To find the theoretical yield, you need to (1) convert grams K/O₂ to moles K/O₂ (via molar masses), then (2) convert moles K/O₂ to moles K₂O (via mole-to-mole ratio from balanced equation coefficients), and then (3) convert moles K₂O to grams K₂O (via molar mass). It is important to arrange the conversions in a way that allows for the cancellation of units. The final answer should have 3 sig figs to match the sig figs of the given values.

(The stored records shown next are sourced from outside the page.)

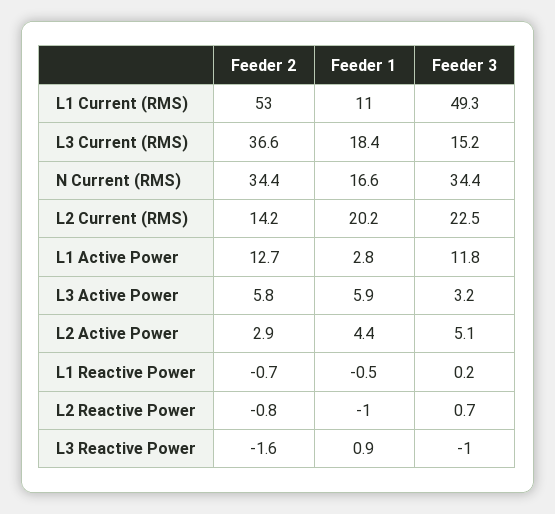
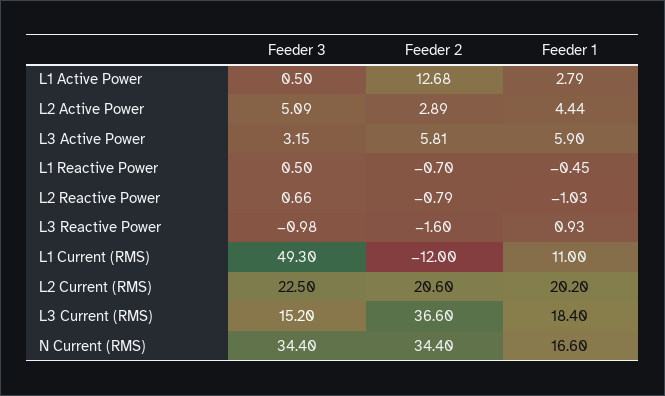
  {
    "Feeder 2": {
-     "L1 Current (RMS)": 53,
+     "L1 Current (RMS)": -12,
      "L3 Current (RMS)": 36.6,
      "N Current (RMS)": 34.4,
-     "L2 Current (RMS)": 14.2,
+     "L2 Current (RMS)": 20.6,
      "L1 Active Power": 12.68,
      "L3 Active Power": 5.81,
      "L2 Active Power": 2.89,
      "L1 Reactive Power": -0.7,
      "L2 Reactive Power": -0.79,
      "L3 Reactive Power": -1.6
    },
    "Feeder 1": {
      "L1 Current (RMS)": 11,
      "L3 Current (RMS)": 18.4,
      "N Current (RMS)": 16.6,
      "L2 Current (RMS)": 20.2,
      "L1 Active Power": 2.79,
      "L3 Active Power": 5.9,
      "L2 Active Power": 4.44,
      "L1 Reactive Power": -0.45,
      "L2 Reactive Power": -1.03,
      "L3 Reactive Power": 0.93
    },
    "Feeder 3": {
      "L1 Current (RMS)": 49.3,
      "L3 Current (RMS)": 15.2,
      "N Current (RMS)": 34.4,
      "L2 Current (RMS)": 22.5,
-     "L1 Active Power": 11.8,
+     "L1 Active Power": 0.5,
      "L3 Active Power": 3.15,
      "L2 Active Power": 5.09,
-     "L1 Reactive Power": 0.2,
+     "L1 Reactive Power": 0.5,
      "L2 Reactive Power": 0.66,
      "L3 Reactive Power": -0.98
    }
  }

Molar Mass (K): 39.098 g/mol
Molar Mass (O₂): 2(15.998 g/mol)
Molar Mass (O₂): 31.996 g/mol
Molar Mass (K₂O): 2(39.098 g/mol) + 15.998 g/mol
Molar Mass (K₂O): 94.194 g/mol
The balanced equation:
4 K + O₂ -----> 2 K₂O
8.92 g K 1 mole 2 moles K₂O 94.194 g
-------------- x ----------------- x -------------------- x ---------------- = 10.7 g K₂O
39.098 g 4 moles K 1 mole
3.28 g O₂ 1 mole 2 moles K₂O 94.194 g
---------------- x --------------- x --------------------- x -------------- = 19.3 g K₂O
31.996 g 1 mole O₂ 1 mole
Because potassium produces the smaller amount of product, it is the limiting reagent. This means that all the potassium reactant is used up before the oxygen gas runs out. So, the theoretical yield of potassium oxide is 10.7 grams.
Now, you can use the theoretical yield and actual yield to determine the percent yield.
Actual Yield
Percent Yield = ------------------------------ x 100%
Theoretical Yield
6.36 g K₂O
Percent Yield = ------------------------ x 100%
10.7 g K₂O
Percent Yield = 59.2%